Problem to solve – Below are the records; count how many of their lines contain the word "documents" and give that number only.

[Records from a data collection]
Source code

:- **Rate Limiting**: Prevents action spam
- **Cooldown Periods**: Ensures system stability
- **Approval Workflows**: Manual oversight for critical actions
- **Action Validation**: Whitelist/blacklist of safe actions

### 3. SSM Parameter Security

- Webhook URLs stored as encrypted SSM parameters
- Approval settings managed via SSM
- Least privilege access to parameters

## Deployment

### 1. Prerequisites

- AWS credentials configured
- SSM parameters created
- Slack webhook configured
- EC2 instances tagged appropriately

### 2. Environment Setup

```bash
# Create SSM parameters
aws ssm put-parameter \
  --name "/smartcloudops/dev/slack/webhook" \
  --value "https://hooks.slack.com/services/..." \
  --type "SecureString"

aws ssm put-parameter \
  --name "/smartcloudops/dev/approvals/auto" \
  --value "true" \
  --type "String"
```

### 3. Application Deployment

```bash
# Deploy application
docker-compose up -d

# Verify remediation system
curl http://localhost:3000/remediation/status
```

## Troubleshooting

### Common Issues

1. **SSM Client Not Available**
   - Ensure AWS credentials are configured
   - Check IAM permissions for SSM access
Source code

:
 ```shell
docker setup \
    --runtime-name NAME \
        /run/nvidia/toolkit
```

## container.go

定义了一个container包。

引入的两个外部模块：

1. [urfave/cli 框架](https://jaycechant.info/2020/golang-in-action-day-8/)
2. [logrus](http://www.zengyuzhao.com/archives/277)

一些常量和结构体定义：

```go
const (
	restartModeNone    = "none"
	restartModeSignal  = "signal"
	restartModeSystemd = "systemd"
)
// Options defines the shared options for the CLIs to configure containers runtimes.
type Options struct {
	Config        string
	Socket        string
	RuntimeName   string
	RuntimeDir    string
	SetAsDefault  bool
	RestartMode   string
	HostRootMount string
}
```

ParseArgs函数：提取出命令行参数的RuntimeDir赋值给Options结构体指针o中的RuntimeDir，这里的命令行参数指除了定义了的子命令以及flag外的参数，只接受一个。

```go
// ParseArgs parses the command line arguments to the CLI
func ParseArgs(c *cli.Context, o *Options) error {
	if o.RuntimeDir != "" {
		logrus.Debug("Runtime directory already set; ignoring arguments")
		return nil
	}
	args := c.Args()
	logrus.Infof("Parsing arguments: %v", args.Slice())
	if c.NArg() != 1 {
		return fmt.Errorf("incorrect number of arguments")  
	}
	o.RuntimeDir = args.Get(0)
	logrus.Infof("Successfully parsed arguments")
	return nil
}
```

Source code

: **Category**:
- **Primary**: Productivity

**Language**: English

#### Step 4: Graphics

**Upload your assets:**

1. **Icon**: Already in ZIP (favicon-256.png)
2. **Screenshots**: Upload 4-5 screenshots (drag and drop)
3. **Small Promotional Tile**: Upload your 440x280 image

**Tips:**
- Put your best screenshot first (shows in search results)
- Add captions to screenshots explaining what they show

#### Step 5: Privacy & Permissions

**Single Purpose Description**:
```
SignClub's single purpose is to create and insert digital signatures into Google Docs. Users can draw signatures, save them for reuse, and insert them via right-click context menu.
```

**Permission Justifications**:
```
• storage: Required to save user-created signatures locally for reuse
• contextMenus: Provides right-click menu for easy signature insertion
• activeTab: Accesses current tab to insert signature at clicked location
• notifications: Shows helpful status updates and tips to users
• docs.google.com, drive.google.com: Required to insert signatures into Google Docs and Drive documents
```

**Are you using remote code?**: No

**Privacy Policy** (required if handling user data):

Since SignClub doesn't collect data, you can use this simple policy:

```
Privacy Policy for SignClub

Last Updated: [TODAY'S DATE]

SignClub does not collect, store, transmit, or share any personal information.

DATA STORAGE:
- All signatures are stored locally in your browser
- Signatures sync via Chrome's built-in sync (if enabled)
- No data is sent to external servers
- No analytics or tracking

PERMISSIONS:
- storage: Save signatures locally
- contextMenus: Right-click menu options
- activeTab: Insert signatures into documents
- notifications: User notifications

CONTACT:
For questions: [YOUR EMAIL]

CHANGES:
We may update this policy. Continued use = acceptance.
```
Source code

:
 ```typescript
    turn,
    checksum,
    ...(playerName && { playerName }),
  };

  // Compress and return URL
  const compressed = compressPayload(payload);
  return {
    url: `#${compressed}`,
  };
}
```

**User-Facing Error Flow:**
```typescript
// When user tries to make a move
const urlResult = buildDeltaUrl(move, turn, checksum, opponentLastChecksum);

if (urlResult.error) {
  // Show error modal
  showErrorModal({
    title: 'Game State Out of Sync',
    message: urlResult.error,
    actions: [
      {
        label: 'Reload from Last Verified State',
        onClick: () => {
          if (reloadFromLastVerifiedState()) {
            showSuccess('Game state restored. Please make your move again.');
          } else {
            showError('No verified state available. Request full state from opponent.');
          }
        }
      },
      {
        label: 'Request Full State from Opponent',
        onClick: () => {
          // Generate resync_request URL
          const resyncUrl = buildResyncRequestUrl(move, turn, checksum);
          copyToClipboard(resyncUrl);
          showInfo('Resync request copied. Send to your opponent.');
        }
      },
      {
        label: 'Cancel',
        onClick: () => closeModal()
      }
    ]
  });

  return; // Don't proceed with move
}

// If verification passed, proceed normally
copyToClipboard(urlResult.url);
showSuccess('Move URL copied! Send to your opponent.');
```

Finished task – 2